Malawian Ambassador to the United States
- In office 2016–2021
- Preceded by: Necton Mhura
- Succeeded by: Esme Chombo

Personal details
- Born: Edward Yakobe Sawerengera Chiradzulu, Malawi

= Edward Sawerengera =

Malawian diplomat and agronomist

Edward Yakobe Sawerengera is a Malawian diplomat and agronomist who formerly served as the Malawian ambassador to Brazil, the United States, the Bahamas, Canada, and Mexico.

==Career==
He attended the University of Malawi and obtained a degree in agriculture in 1975. Sawerengera started his agribusiness career by working for the state agricultural marketing agency, Agricultural Development and Marketing Corporation (ADMARC) where he worked for twenty years. He went to graduate school in Scotland where he attended Strathclyde Graduate Business School and obtained an MBA in 1997. He later worked in other agricultural management roles which included working as CEO for Malawi Social Action Fund, National Food Reserve Agency, and deputy CEO for David Whitehead and Sons.

He served as Director General for State Residences under President Bingu wa Mutharika.
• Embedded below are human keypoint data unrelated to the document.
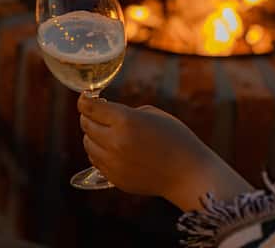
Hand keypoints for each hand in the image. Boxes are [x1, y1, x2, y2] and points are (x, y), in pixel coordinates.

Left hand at [78, 96, 250, 210]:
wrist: (189, 174)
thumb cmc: (176, 139)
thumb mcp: (152, 114)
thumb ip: (125, 112)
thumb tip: (105, 114)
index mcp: (125, 120)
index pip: (89, 107)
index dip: (85, 99)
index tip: (86, 97)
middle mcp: (115, 141)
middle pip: (85, 125)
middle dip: (89, 116)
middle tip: (96, 113)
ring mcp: (113, 162)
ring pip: (87, 144)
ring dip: (92, 135)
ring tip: (105, 131)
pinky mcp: (115, 178)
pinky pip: (96, 161)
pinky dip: (99, 152)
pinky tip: (111, 148)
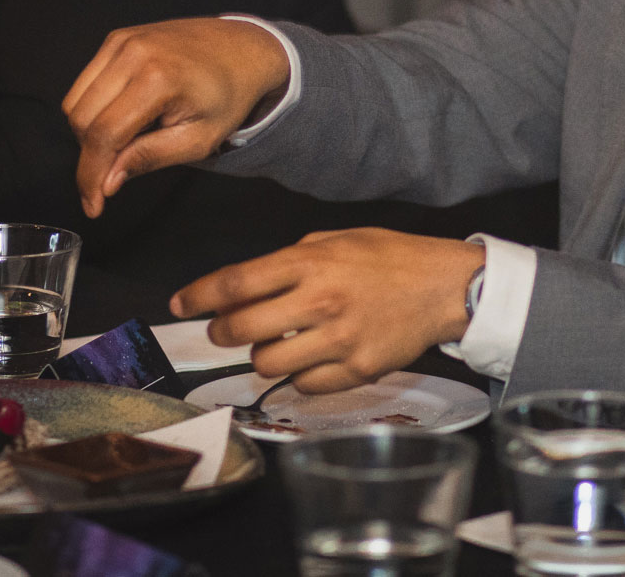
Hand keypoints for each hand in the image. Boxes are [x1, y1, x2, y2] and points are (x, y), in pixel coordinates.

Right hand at [64, 18, 291, 217]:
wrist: (242, 50)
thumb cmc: (227, 97)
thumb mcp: (197, 140)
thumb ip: (148, 158)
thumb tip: (106, 182)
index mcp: (157, 79)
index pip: (103, 135)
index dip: (91, 176)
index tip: (92, 206)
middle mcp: (132, 53)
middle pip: (80, 118)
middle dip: (91, 154)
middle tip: (120, 168)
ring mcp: (122, 41)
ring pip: (74, 101)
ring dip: (90, 131)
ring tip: (130, 137)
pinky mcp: (117, 38)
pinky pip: (85, 83)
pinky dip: (94, 107)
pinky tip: (126, 114)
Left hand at [171, 230, 483, 393]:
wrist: (444, 286)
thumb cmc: (388, 257)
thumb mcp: (335, 240)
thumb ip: (290, 261)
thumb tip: (244, 286)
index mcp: (311, 263)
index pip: (236, 282)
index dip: (199, 295)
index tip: (180, 303)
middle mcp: (320, 302)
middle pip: (243, 329)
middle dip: (221, 332)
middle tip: (223, 329)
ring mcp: (339, 341)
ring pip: (268, 364)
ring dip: (260, 355)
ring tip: (275, 342)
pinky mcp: (357, 371)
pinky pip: (304, 385)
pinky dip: (298, 375)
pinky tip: (309, 357)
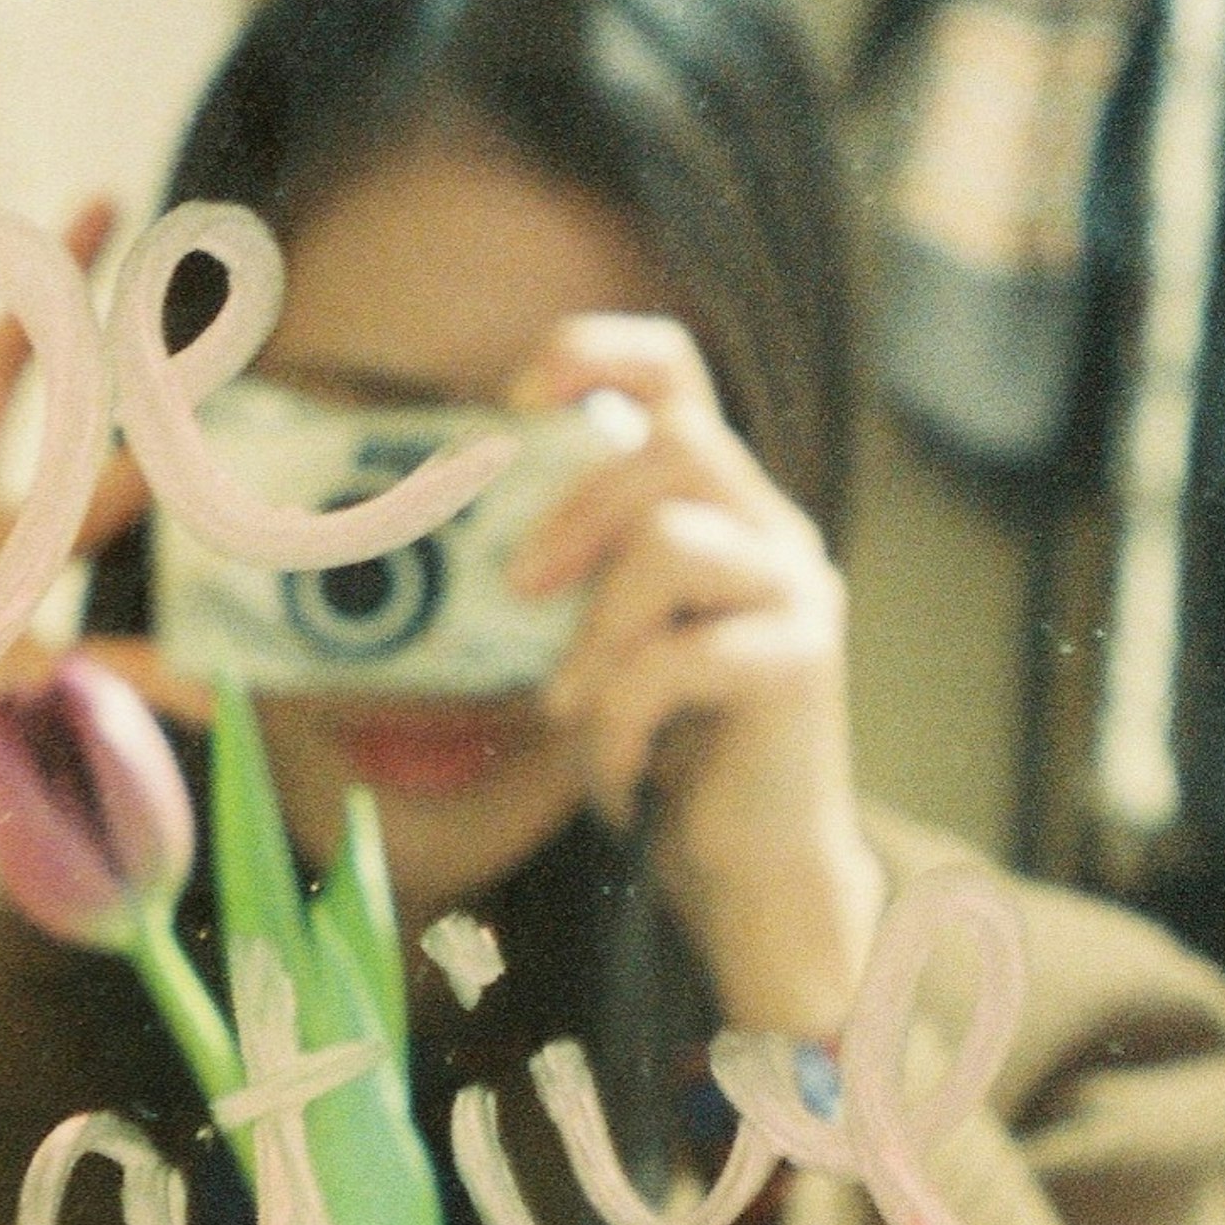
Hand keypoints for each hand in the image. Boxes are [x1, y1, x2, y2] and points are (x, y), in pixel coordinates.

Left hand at [505, 316, 880, 1036]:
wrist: (752, 869)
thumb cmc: (661, 751)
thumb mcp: (595, 649)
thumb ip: (554, 588)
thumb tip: (425, 548)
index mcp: (715, 504)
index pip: (675, 372)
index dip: (595, 354)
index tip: (517, 399)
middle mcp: (769, 528)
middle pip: (675, 445)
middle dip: (574, 512)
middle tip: (517, 591)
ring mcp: (796, 591)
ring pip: (674, 542)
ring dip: (593, 632)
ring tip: (565, 709)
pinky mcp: (799, 664)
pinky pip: (679, 660)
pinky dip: (619, 724)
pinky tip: (611, 779)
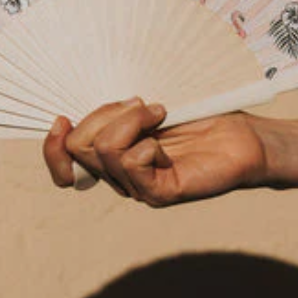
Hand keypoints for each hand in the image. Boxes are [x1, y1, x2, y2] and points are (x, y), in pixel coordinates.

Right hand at [42, 97, 269, 206]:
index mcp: (112, 155)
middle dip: (104, 114)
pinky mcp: (160, 194)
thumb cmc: (203, 117)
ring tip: (161, 112)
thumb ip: (117, 111)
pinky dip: (146, 142)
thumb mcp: (150, 107)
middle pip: (79, 148)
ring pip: (104, 151)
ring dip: (131, 121)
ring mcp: (139, 188)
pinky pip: (131, 164)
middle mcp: (120, 176)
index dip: (51, 148)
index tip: (61, 119)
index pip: (63, 164)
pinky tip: (167, 142)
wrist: (247, 138)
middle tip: (141, 103)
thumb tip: (83, 107)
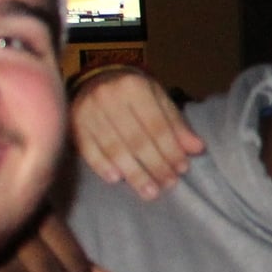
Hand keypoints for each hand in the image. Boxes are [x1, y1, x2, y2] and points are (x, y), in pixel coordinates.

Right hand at [74, 67, 202, 199]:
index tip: (182, 169)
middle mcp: (109, 97)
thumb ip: (176, 124)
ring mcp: (88, 111)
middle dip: (155, 165)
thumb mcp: (158, 100)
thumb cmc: (133, 94)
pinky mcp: (74, 124)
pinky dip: (102, 166)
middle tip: (168, 185)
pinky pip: (89, 150)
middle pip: (136, 139)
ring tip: (150, 192)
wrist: (94, 79)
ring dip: (134, 173)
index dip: (170, 149)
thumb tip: (197, 148)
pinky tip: (116, 180)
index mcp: (134, 87)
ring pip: (114, 148)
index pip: (156, 125)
Sawerengera was appointed as ambassador to Brazil in 2014. He moved to the U.S. in 2016 when was appointed as Ambassador to the U.S. He was also credentialed for the Bahamas, Canada, and Mexico in that post. His tour ended in 2018. However, after a lengthy dispute over the terms of his relocation benefits with the government and the COVID-19 pandemic, he left the US in 2021.

==Personal life ==
He was married to educator, Dr. Margaret Asalele Mbilizi who died in 2019.